Cat’s Cradle, along Yonge Street closed after 98 years in business to due an increase in property taxes. Photo credit: Vik Pahwa


Le Sélect

Location: Wellington Street West

Type of business: French bistro

Years in business: 41

Status: Open

Le Sélect’s property value assessment has gone from $1.2 million when the business bought the building in 2006, to $6.7 million this year, an increase of more than 500 per cent. Its property taxes have gone from $31,000 to $204,000 in that time.

Le Select French bistro on Wellington Street West. Photo credit: Vik Pahwa

401 Richmond

Location: Richmond Street, near Spadina Avenue

Type of business: warehouse building that houses over 100 artist-run centres, studios, galleries, and non-profit groups.

Opened in: 1994

Status: Under new tax regime

401 Richmond fought for a solution against a massive tax increase in 2017 and were provided with a 50 per cent tax reduction when City Council approved a new Creative Co-Location Property Tax sub-class. Less than 20 properties are able to take advantage of this tax relief.

The 401 Richmond building.

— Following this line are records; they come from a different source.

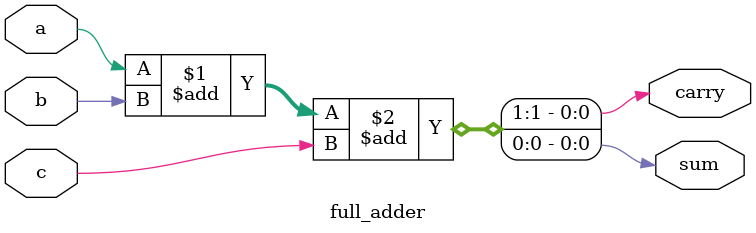
<source format=v>
`timescale 1ns / 1ps


module full_adder(input wire a, b, c, output wire sum, carry);
    assign {carry, sum} = a + b + c;
endmodule

</source>
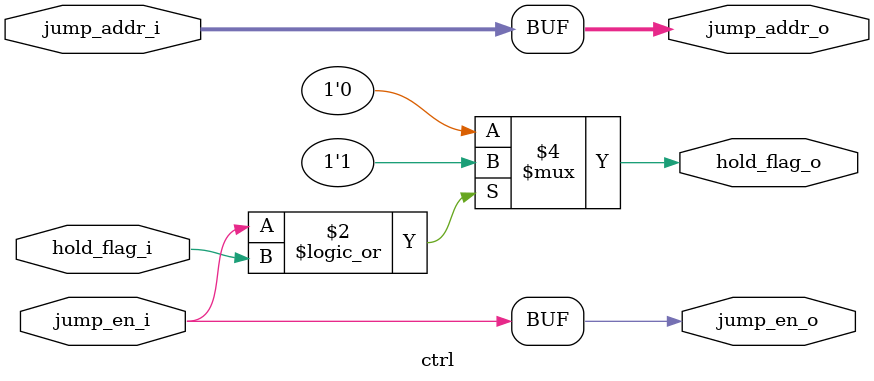
<source format=v>
module ctrl(
	input wire [31:0] jump_addr_i	,
	input wire  jump_en_i			,
	input wire  hold_flag_i			,
	output reg [31:0] jump_addr_o	,
	output reg  jump_en_o			,
	output reg  hold_flag_o
);

	always@(*) begin
		
		jump_addr_o = jump_addr_i;
		jump_en_o = jump_en_i;
		if(jump_en_i || hold_flag_i) begin
			hold_flag_o = 1'b1;
		end
		else begin
			hold_flag_o = 1'b0;
		end
	end
	
	
endmodule
</source>
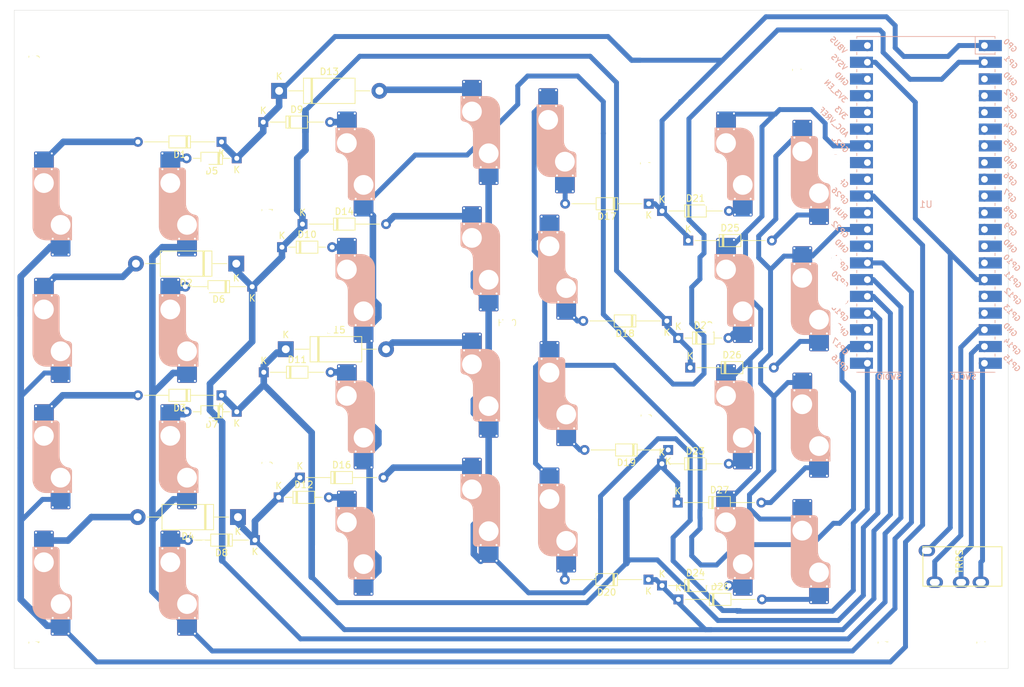
<source format=kicad_pcb>
(kicad_pcb
	(version 20240108)
	(generator "pcbnew")
	(generator_version "8.0")
	(general
		(thickness 1.6)
		(legacy_teardrops no)
	)
	(paper "A4")
	(layers
		(0 "F.Cu" signal)
		(31 "B.Cu" signal)
		(32 "B.Adhes" user "B.Adhesive")
		(33 "F.Adhes" user "F.Adhesive")
		(34 "B.Paste" user)
		(35 "F.Paste" user)
		(36 "B.SilkS" user "B.Silkscreen")
		(37 "F.SilkS" user "F.Silkscreen")
		(38 "B.Mask" user)
		(39 "F.Mask" user)
		(40 "Dwgs.User" user "User.Drawings")
		(41 "Cmts.User" user "User.Comments")
		(42 "Eco1.User" user "User.Eco1")
		(43 "Eco2.User" user "User.Eco2")
		(44 "Edge.Cuts" user)
		(45 "Margin" user)
		(46 "B.CrtYd" user "B.Courtyard")
		(47 "F.CrtYd" user "F.Courtyard")
		(48 "B.Fab" user)
		(49 "F.Fab" user)
		(50 "User.1" user)
		(51 "User.2" user)
		(52 "User.3" user)
		(53 "User.4" user)
		(54 "User.5" user)
		(55 "User.6" user)
		(56 "User.7" user)
		(57 "User.8" user)
		(58 "User.9" user)
	)
	(setup
		(pad_to_mask_clearance 0)
		(allow_soldermask_bridges_in_footprints no)
		(pcbplotparams
			(layerselection 0x0040000_fffffffe)
			(plot_on_all_layers_selection 0x0000000_00000000)
			(disableapertmacros no)
			(usegerberextensions no)
			(usegerberattributes yes)
			(usegerberadvancedattributes yes)
			(creategerberjobfile yes)
			(dashed_line_dash_ratio 12.000000)
			(dashed_line_gap_ratio 3.000000)
			(svgprecision 4)
			(plotframeref no)
			(viasonmask no)
			(mode 1)
			(useauxorigin no)
			(hpglpennumber 1)
			(hpglpenspeed 20)
			(hpglpendiameter 15.000000)
			(pdf_front_fp_property_popups yes)
			(pdf_back_fp_property_popups yes)
			(dxfpolygonmode yes)
			(dxfimperialunits yes)
			(dxfusepcbnewfont yes)
			(psnegative no)
			(psa4output no)
			(plotreference yes)
			(plotvalue yes)
			(plotfptext yes)
			(plotinvisibletext no)
			(sketchpadsonfab no)
			(subtractmaskfromsilk no)
			(outputformat 1)
			(mirror no)
			(drillshape 0)
			(scaleselection 1)
			(outputdirectory "output_l_v2/")
		)
	)
	(net 0 "")
	(net 1 "Net-(D1-A)")
	(net 2 "/r1")
	(net 3 "Net-(D2-A)")
	(net 4 "/r2")
	(net 5 "/r3")
	(net 6 "Net-(D3-A)")
	(net 7 "/r4")
	(net 8 "Net-(D4-A)")
	(net 9 "Net-(D5-A)")
	(net 10 "Net-(D6-A)")
	(net 11 "Net-(D7-A)")
	(net 12 "Net-(D8-A)")
	(net 13 "Net-(D9-A)")
	(net 14 "Net-(D10-A)")
	(net 15 "Net-(D11-A)")
	(net 16 "Net-(D12-A)")
	(net 17 "Net-(D13-A)")
	(net 18 "Net-(D14-A)")
	(net 19 "Net-(D15-A)")
	(net 20 "Net-(D16-A)")
	(net 21 "Net-(D17-A)")
	(net 22 "Net-(D18-A)")
	(net 23 "Net-(D19-A)")
	(net 24 "Net-(D20-A)")
	(net 25 "Net-(D21-A)")
	(net 26 "Net-(D22-A)")
	(net 27 "Net-(D23-A)")
	(net 28 "Net-(D24-A)")
	(net 29 "Net-(D25-A)")
	(net 30 "Net-(D26-A)")
	(net 31 "Net-(D27-A)")
	(net 32 "Net-(D28-A)")
	(net 33 "/c1")
	(net 34 "/c2")
	(net 35 "/c3")
	(net 36 "/c4")
	(net 37 "/c5")
	(net 38 "/c6")
	(net 39 "/c7")
	(net 40 "unconnected-(U1-GPIO7-Pad10)")
	(net 41 "unconnected-(U1-GND-Pad3)")
	(net 42 "unconnected-(U1-GND-Pad28)")
	(net 43 "unconnected-(U1-RUN-Pad30)")
	(net 44 "unconnected-(U1-GND-Pad8)")
	(net 45 "unconnected-(U1-GPIO5-Pad7)")
	(net 46 "unconnected-(U1-GND-Pad23)")
	(net 47 "unconnected-(U1-GPIO2-Pad4)")
	(net 48 "unconnected-(U1-GPIO3-Pad5)")
	(net 49 "unconnected-(U1-ADC_VREF-Pad35)")
	(net 50 "unconnected-(U1-GND-Pad38)")
	(net 51 "unconnected-(U1-AGND-Pad33)")
	(net 52 "unconnected-(U1-GPIO6-Pad9)")
	(net 53 "5V")
	(net 54 "unconnected-(U1-3V3_EN-Pad37)")
	(net 55 "unconnected-(U1-GPIO4-Pad6)")
	(net 56 "unconnected-(U1-GPIO13-Pad17)")
	(net 57 "/sda")
	(net 58 "/scl")
	(net 59 "unconnected-(U1-GPIO27_ADC1-Pad32)")
	(net 60 "unconnected-(U1-GPIO9-Pad12)")
	(net 61 "unconnected-(U1-GPIO12-Pad16)")
	(net 62 "unconnected-(U1-GPIO10-Pad14)")
	(net 63 "unconnected-(U1-GPIO8-Pad11)")
	(net 64 "GND")
	(net 65 "unconnected-(U1-GND-Pad13)")
	(net 66 "unconnected-(U1-3V3-Pad36)")
	(net 67 "unconnected-(U1-ADC_VREF-Pad35)_1")
	(net 68 "unconnected-(U1-GND-Pad28)_1")
	(net 69 "unconnected-(U1-GPIO5-Pad7)_1")
	(net 70 "unconnected-(U1-GND-Pad38)_1")
	(net 71 "unconnected-(U1-GPIO9-Pad12)_1")
	(net 72 "unconnected-(U1-GPIO6-Pad9)_1")
	(net 73 "unconnected-(U1-3V3_EN-Pad37)_1")
	(net 74 "unconnected-(U1-GPIO13-Pad17)_1")
	(net 75 "unconnected-(U1-GND-Pad23)_1")
	(net 76 "unconnected-(U1-GPIO3-Pad5)_1")
	(net 77 "unconnected-(U1-GPIO27_ADC1-Pad32)_1")
	(net 78 "unconnected-(U1-GPIO8-Pad11)_1")
	(net 79 "unconnected-(U1-GND-Pad13)_1")
	(net 80 "unconnected-(U1-GPIO4-Pad6)_1")
	(net 81 "unconnected-(U1-GPIO12-Pad16)_1")
	(net 82 "unconnected-(U1-GPIO2-Pad4)_1")
	(net 83 "unconnected-(U1-GPIO7-Pad10)_1")
	(net 84 "unconnected-(U1-RUN-Pad30)_1")
	(net 85 "unconnected-(U1-GND-Pad3)_1")
	(net 86 "unconnected-(U1-GPIO10-Pad14)_1")
	(net 87 "unconnected-(U1-AGND-Pad33)_1")
	(net 88 "unconnected-(U1-GND-Pad8)_1")
	(net 89 "unconnected-(U1-3V3-Pad36)_1")
	(net 90 "unconnected-(U1-VBUS-Pad40)")
	(net 91 "unconnected-(U1-VBUS-Pad40)_1")
	(footprint "Diode_THT:D_DO-34_SOD68_P10.16mm_Horizontal" (layer "F.Cu") (at 86.58 130.5 180))
	(footprint "BrownSugar_KBD:CherryMX_Hotswap_via_1U_with_tp" (layer "F.Cu") (at 136.4 126.8 90))
	(footprint "BrownSugar_KBD:mountinghole_M2" (layer "F.Cu") (at 197 147))
	(footprint "BrownSugar_KBD:CherryMX_Hotswap_via_1U_with_tp" (layer "F.Cu") (at 155.6 74 -90))
	(footprint "BrownSugar_KBD:CherryMX_Hotswap_via_1U_with_tp" (layer "F.Cu") (at 59.6 78.8 90))
	(footprint "BrownSugar_KBD:CherryMX_Hotswap_via_1U_with_tp" (layer "F.Cu") (at 136.4 107.6 90))
	(footprint "BrownSugar_KBD:CherryMX_Hotswap_via_1U_with_tp" (layer "F.Cu") (at 59.6 98 90))
	(footprint "Diode_THT:D_DO-34_SOD68_P12.70mm_Horizontal" (layer "F.Cu") (at 150.8 124.8))
	(footprint "Diode_THT:D_DO-34_SOD68_P12.70mm_Horizontal" (layer "F.Cu") (at 93.4 121))
	(footprint "BrownSugar_KBD:CherryMX_Hotswap_via_1U_with_tp" (layer "F.Cu") (at 78.8 117.2 90))
	(footprint "BrownSugar_KBD:CherryMX_Hotswap_via_1U_with_tp" (layer "F.Cu") (at 59.6 117.2 90))
	(footprint "BrownSugar_KBD:CherryMX_Hotswap_via_1U_with_tp" (layer "F.Cu") (at 78.8 98 90))
	(footprint "Diode_THT:D_DO-34_SOD68_P12.70mm_Horizontal" (layer "F.Cu") (at 149.15 97.2 180))
	(footprint "Diode_THT:D_DO-34_SOD68_P10.16mm_Horizontal" (layer "F.Cu") (at 86.16 92 180))
	(footprint "Diode_THT:D_DO-34_SOD68_P10.16mm_Horizontal" (layer "F.Cu") (at 148.42 80.5))
	(footprint "BrownSugar_KBD:mountinghole_M2"
		(layer "F.Cu")
		(uuid "337d4575-1ea6-41d7-939c-839fc8f5fd81")
		(at 182 147)
		(property "Reference" "H5"
			(at 0 -0.5 0)
			(unlocked yes)
			(layer "F.SilkS")
			(uuid "329d46c0-1006-4dca-96af-77508b85285d")
			(effects
				(font
					(size 1 1)
					(thickness 0.1)
				)
			)
		)
		(property "Value" "MountingHole"
			(at 0 3.5 0)
			(unlocked yes)
			(layer "F.Fab")
			(uuid "853ba92a-67f7-4b31-9d47-566c7e3d8ef1")
			(effects
				(font
					(size 1 1)
					(thickness 0.15)
				)
			)
		)
		(property "Footprint" "BrownSugar_KBD:mountinghole_M2"
			(at 0 0 0)
			(unlocked yes)
			(layer "F.Fab")
			(hide yes)
			(uuid "7ea6ccfe-0683-4eff-bc37-81b8b45e5629")
			(effects
				(font
					(size 1 1)
					(thickness 0.15)
				)
			)
		)
		(property "Datasheet" ""
			(at 0 0 0)
			(unlocked yes)
			(layer "F.Fab")
			(hide yes)
			(uuid "11b0dfa0-42ef-4814-91a2-04098b43639c")
			(effects
				(font
					(si
... [660765 chars truncated]
</source>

Photo credit: 401richmond.com


Location: Distillery District

Type of business: Not-for-profit urban development organization that provides space for artists

Opened in: 2003

Status: Under new tax regime

Artscape provides affordable and sustainable space to over 300 artists, but property taxes in the Distillery District have increased 106 per cent over the last five years as the neighborhood continues to grow. The tax hike could push Artscape and it’s tenants out of the community. Artscape will also be able to take advantage of the Creative Co-Location Property Tax sub-class.